Nearly 85 years after the isolation of phosphoserine, many analytical challenges remain in our pursuit of understanding how phosphorylation drives complex biological processes. As with all areas of science and natural history, the more we know, the more questions that will be raised. Phosphorylation is more widespread than could ever have been imagined. Is most of this activity noise, or is it, like intronic DNA, not yet fully understood? Uncovering the functional significance of these waves of phosphorylation is the major task at hand for at least the next decade. Confidently localizing specific sites of phosphorylation can still be problematic. The newly realized possibility of phosphate group migration during the CID process on certain types of mass spectrometers is troublesome and calls into question the validity of the database results posted from these instruments. Fortunately newer generations of mass spectrometers are less prone to these effects. Ultimately the assignment of specific phosphorylation sites must be confirmed by site-directed mutagenesis and biological testing. Strategies to enrich samples for their phosphopeptide content are now well established. However, in the absence of radioactive phosphate labeling, it is impossible to know whether all sites in a particular sample have been recovered. Localizing phosphorylation on multiply phosphorylated peptides is particularly difficult. Two phosphorylation events, differentially localized over three or more residues, with stoichiometry varying between the combinations is not an unusual circumstance.
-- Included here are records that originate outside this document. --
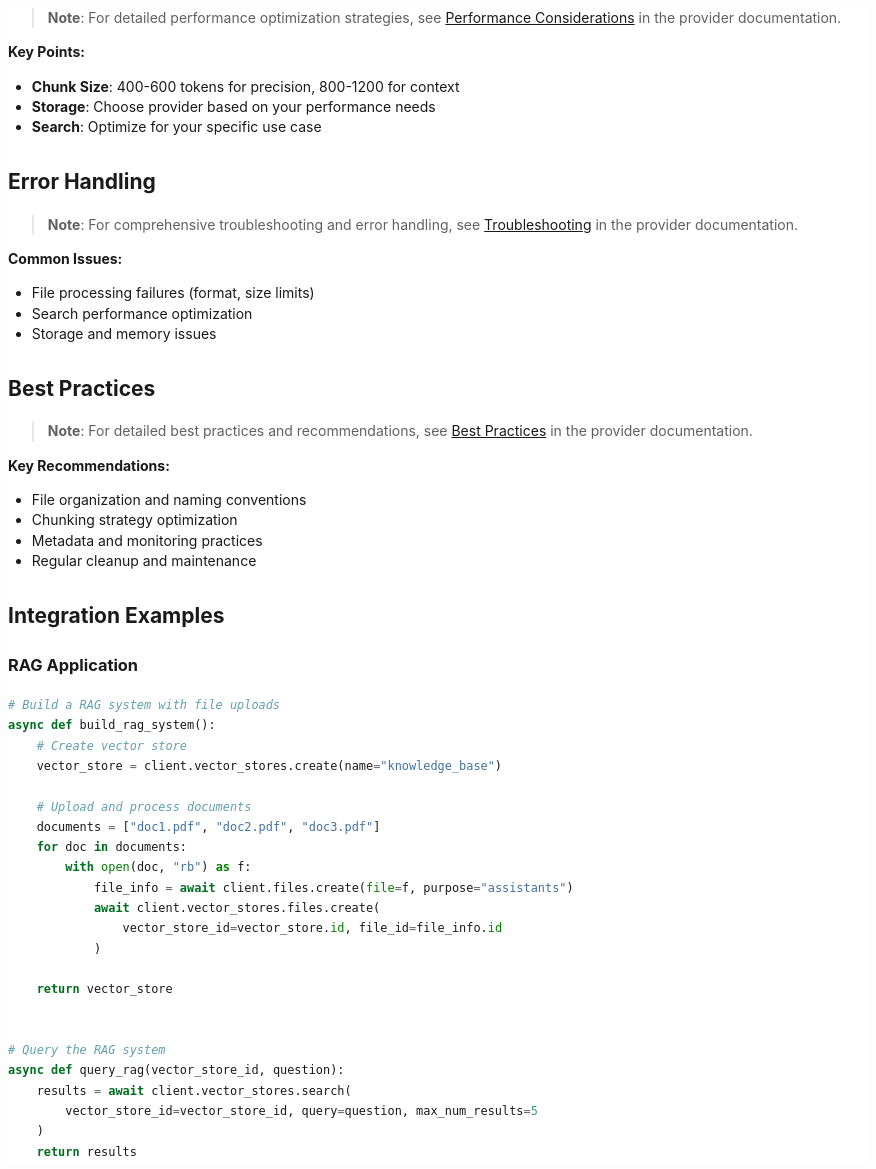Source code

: > **Note**: For detailed performance optimization strategies, see [Performance Considerations](../providers/files/openai_file_operations_support.md#performance-considerations) in the provider documentation.

**Key Points:**
- **Chunk Size**: 400-600 tokens for precision, 800-1200 for context
- **Storage**: Choose provider based on your performance needs
- **Search**: Optimize for your specific use case

## Error Handling

> **Note**: For comprehensive troubleshooting and error handling, see [Troubleshooting](../providers/files/openai_file_operations_support.md#troubleshooting) in the provider documentation.

**Common Issues:**
- File processing failures (format, size limits)
- Search performance optimization
- Storage and memory issues

## Best Practices

> **Note**: For detailed best practices and recommendations, see [Best Practices](../providers/files/openai_file_operations_support.md#best-practices) in the provider documentation.

**Key Recommendations:**
- File organization and naming conventions
- Chunking strategy optimization
- Metadata and monitoring practices
- Regular cleanup and maintenance

## Integration Examples

### RAG Application

```python
# Build a RAG system with file uploads
async def build_rag_system():
    # Create vector store
    vector_store = client.vector_stores.create(name="knowledge_base")

    # Upload and process documents
    documents = ["doc1.pdf", "doc2.pdf", "doc3.pdf"]
    for doc in documents:
        with open(doc, "rb") as f:
            file_info = await client.files.create(file=f, purpose="assistants")
            await client.vector_stores.files.create(
                vector_store_id=vector_store.id, file_id=file_info.id
            )

    return vector_store


# Query the RAG system
async def query_rag(vector_store_id, question):
    results = await client.vector_stores.search(
        vector_store_id=vector_store_id, query=question, max_num_results=5
    )
    return results
```
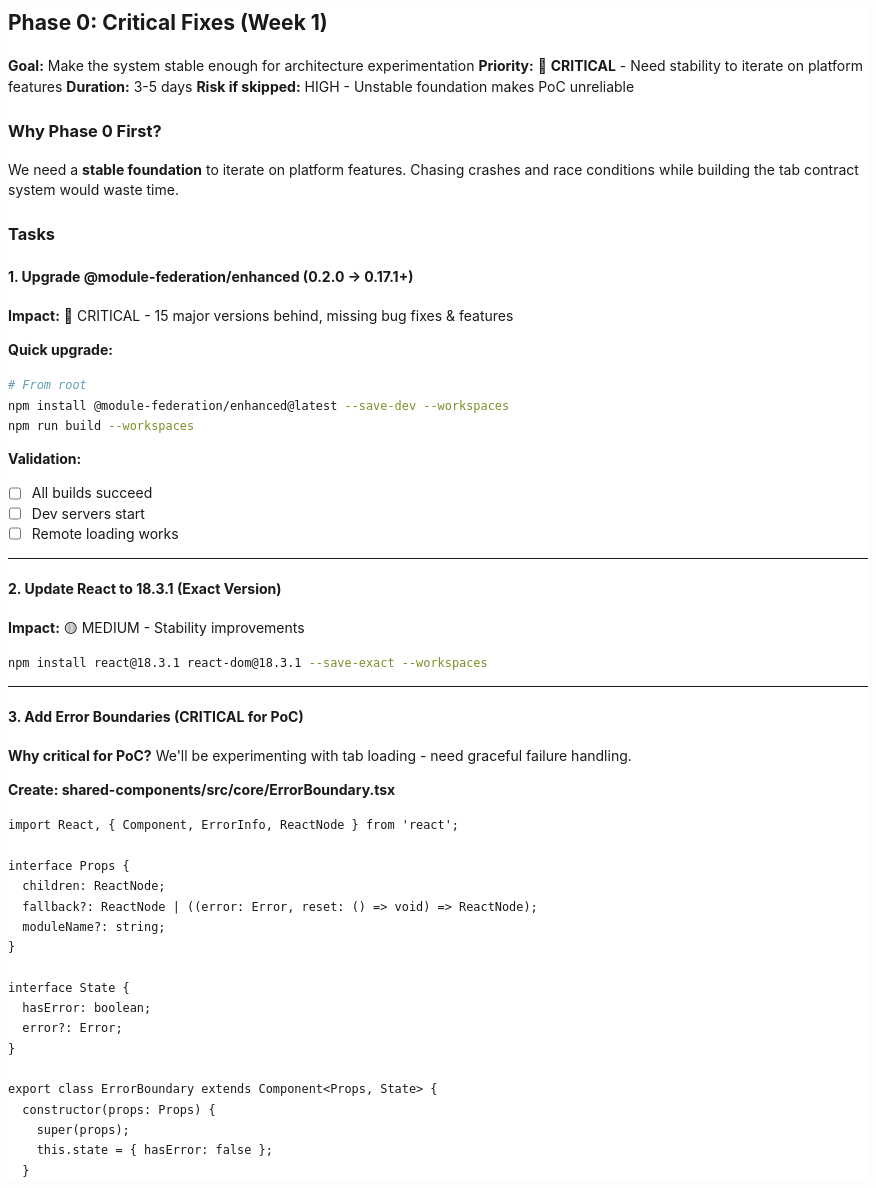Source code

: 
## Phase 0: Critical Fixes (Week 1)

**Goal:** Make the system stable enough for architecture experimentation
**Priority:** 🔴 **CRITICAL** - Need stability to iterate on platform features
**Duration:** 3-5 days
**Risk if skipped:** HIGH - Unstable foundation makes PoC unreliable

### Why Phase 0 First?

We need a **stable foundation** to iterate on platform features. Chasing crashes and race conditions while building the tab contract system would waste time.

### Tasks

#### 1. Upgrade @module-federation/enhanced (0.2.0 → 0.17.1+)

**Impact:** 🔴 CRITICAL - 15 major versions behind, missing bug fixes & features

**Quick upgrade:**
```bash
# From root
npm install @module-federation/enhanced@latest --save-dev --workspaces
npm run build --workspaces
```

**Validation:**
- [ ] All builds succeed
- [ ] Dev servers start
- [ ] Remote loading works

---

#### 2. Update React to 18.3.1 (Exact Version)

**Impact:** 🟡 MEDIUM - Stability improvements

```bash
npm install react@18.3.1 react-dom@18.3.1 --save-exact --workspaces
```

---

#### 3. Add Error Boundaries (CRITICAL for PoC)

**Why critical for PoC?** We'll be experimenting with tab loading - need graceful failure handling.

**Create: shared-components/src/core/ErrorBoundary.tsx**

```tsx
import React, { Component, ErrorInfo, ReactNode } from 'react';

interface Props {
  children: ReactNode;
  fallback?: ReactNode | ((error: Error, reset: () => void) => ReactNode);
  moduleName?: string;
}

interface State {
  hasError: boolean;
  error?: Error;
}

export class ErrorBoundary extends Component<Props, State> {
  constructor(props: Props) {
    super(props);
    this.state = { hasError: false };
  }
```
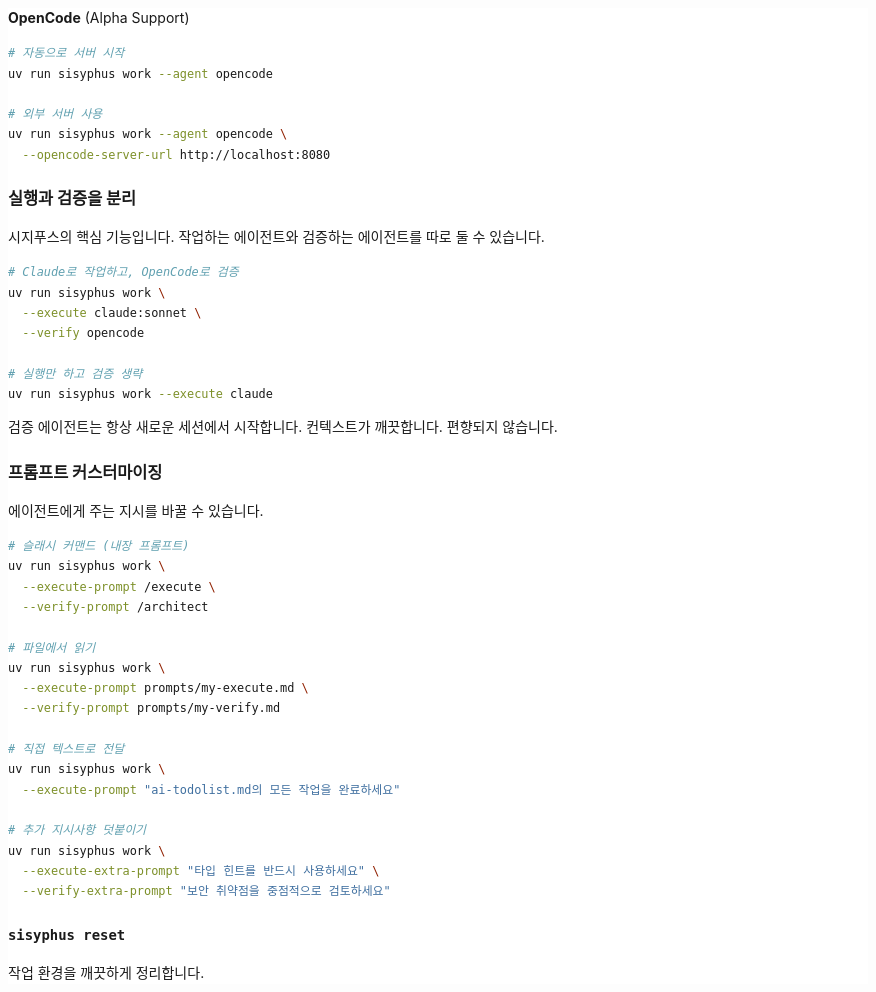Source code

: **OpenCode** (Alpha Support)
```sh
# 자동으로 서버 시작
uv run sisyphus work --agent opencode

# 외부 서버 사용
uv run sisyphus work --agent opencode \
  --opencode-server-url http://localhost:8080
```

### 실행과 검증을 분리

시지푸스의 핵심 기능입니다. 작업하는 에이전트와 검증하는 에이전트를 따로 둘 수 있습니다.

```sh
# Claude로 작업하고, OpenCode로 검증
uv run sisyphus work \
  --execute claude:sonnet \
  --verify opencode

# 실행만 하고 검증 생략
uv run sisyphus work --execute claude
```

검증 에이전트는 항상 새로운 세션에서 시작합니다. 컨텍스트가 깨끗합니다. 편향되지 않습니다.

### 프롬프트 커스터마이징

에이전트에게 주는 지시를 바꿀 수 있습니다.

```sh
# 슬래시 커맨드 (내장 프롬프트)
uv run sisyphus work \
  --execute-prompt /execute \
  --verify-prompt /architect

# 파일에서 읽기
uv run sisyphus work \
  --execute-prompt prompts/my-execute.md \
  --verify-prompt prompts/my-verify.md

# 직접 텍스트로 전달
uv run sisyphus work \
  --execute-prompt "ai-todolist.md의 모든 작업을 완료하세요"

# 추가 지시사항 덧붙이기
uv run sisyphus work \
  --execute-extra-prompt "타입 힌트를 반드시 사용하세요" \
  --verify-extra-prompt "보안 취약점을 중점적으로 검토하세요"
```

### `sisyphus reset`

작업 환경을 깨끗하게 정리합니다.
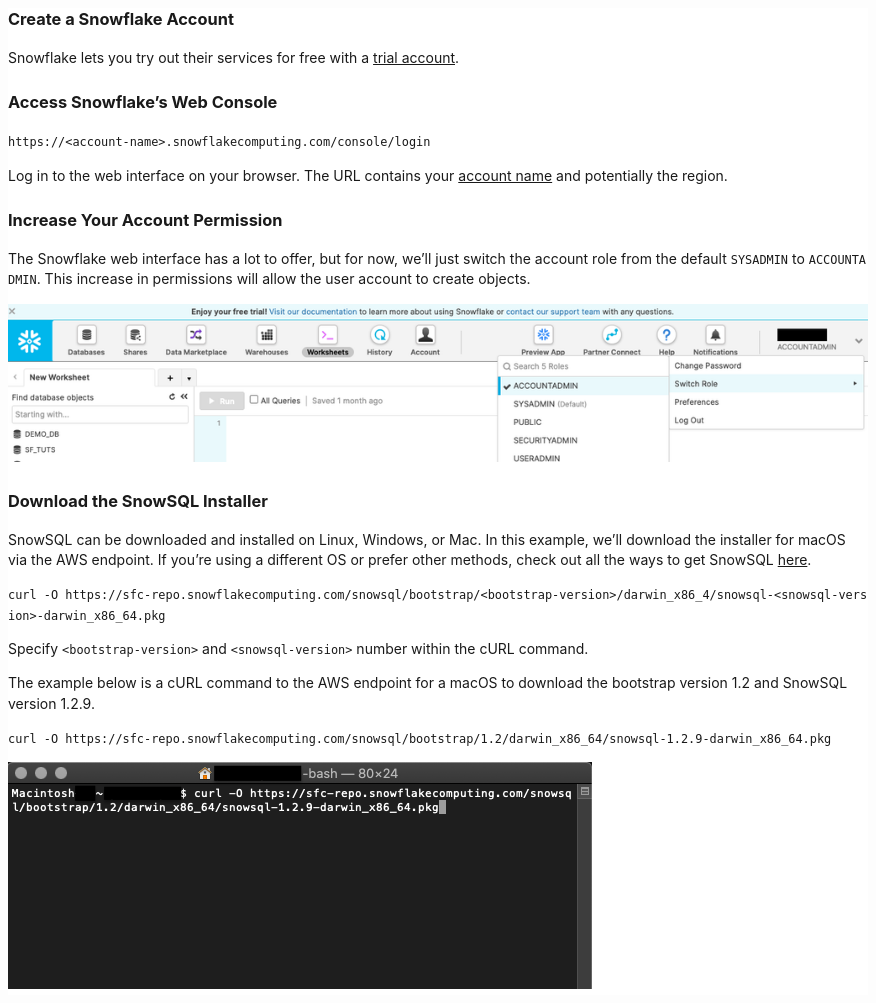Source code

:### Create a Snowflake Account

Snowflake lets you try out their services for free with a [trial account](https://signup.snowflake.com/).

### Access Snowflake’s Web Console

`https://<account-name>.snowflakecomputing.com/console/login`
    
Log in to the web interface on your browser. The URL contains your [account name](https://docs.snowflake.com/en/user-guide/connecting.html#your-snowflake-account-name) and potentially the region.

### Increase Your Account Permission

The Snowflake web interface has a lot to offer, but for now, we’ll just switch the account role from the default `SYSADMIN` to `ACCOUNTADMIN`. This increase in permissions will allow the user account to create objects.

![account-role-change-image](assets/Snowflake_SwitchRole.png)

### Download the SnowSQL Installer 

SnowSQL can be downloaded and installed on Linux, Windows, or Mac. In this example, we’ll download the installer for macOS via the AWS endpoint. If you’re using a different OS or prefer other methods, check out all the ways to get SnowSQL [here](https://docs.snowflake.com/en/user-guide/snowsql-install-config.html#).

```console
curl -O https://sfc-repo.snowflakecomputing.com/snowsql/bootstrap/​<bootstrap-version>/darwin_x86_4/snowsql-<snowsql-version>-darwin_x86_64.pkg
```

Specify `​<bootstrap-version>` and `<snowsql-version>`​ number within the cURL command.

The example below is a cURL command to the AWS endpoint for a macOS to download the
bootstrap version 1.2 and SnowSQL version 1.2.9.

```console
curl -O https://sfc-repo.snowflakecomputing.com/snowsql/bootstrap/1.2/darwin_x86_64/snowsql-1.2.9-darwin_x86_64.pkg​
```

![Snowflake_Download_Installer_image](assets/Snowflake_Download_Installer.png)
Correlating a change in the degree of phosphosite occupancy with a biological response is the key to assigning functional significance to a given site. In practice this is less straightforward than simply measuring a change in the intensity of the phosphopeptide signal. For short duration signaling events, de novo protein synthesis can be ignored, but clearly both protein synthesis
and protein degradation can influence the abundance of a phosphopeptide, regardless of any real change at the site. For quantitative phosphoproteomics this means having to also analyze global protein expression in a separate set of experiments.
The occurrence of phosphorylation in close proximity with other PTMs is now well documented. Measuring changes in phosphosite occupancy will be confounded by any changes occurring on the other sites of modification at the same time. In fact, understanding how various PTMs work in opposition to each other or together to influence function is a major challenge for the study of cell signaling. While the global analysis of various PTMs has much to offer in terms of understanding how these modifications affect overall cell biology, a high-resolution picture of the intricacies of the process will likely need to result from a focus on simpler systems. As a universal quantitative tool, able in principle, to identify any type of PTM, MS has and will continue to have an important role to play in this investigation.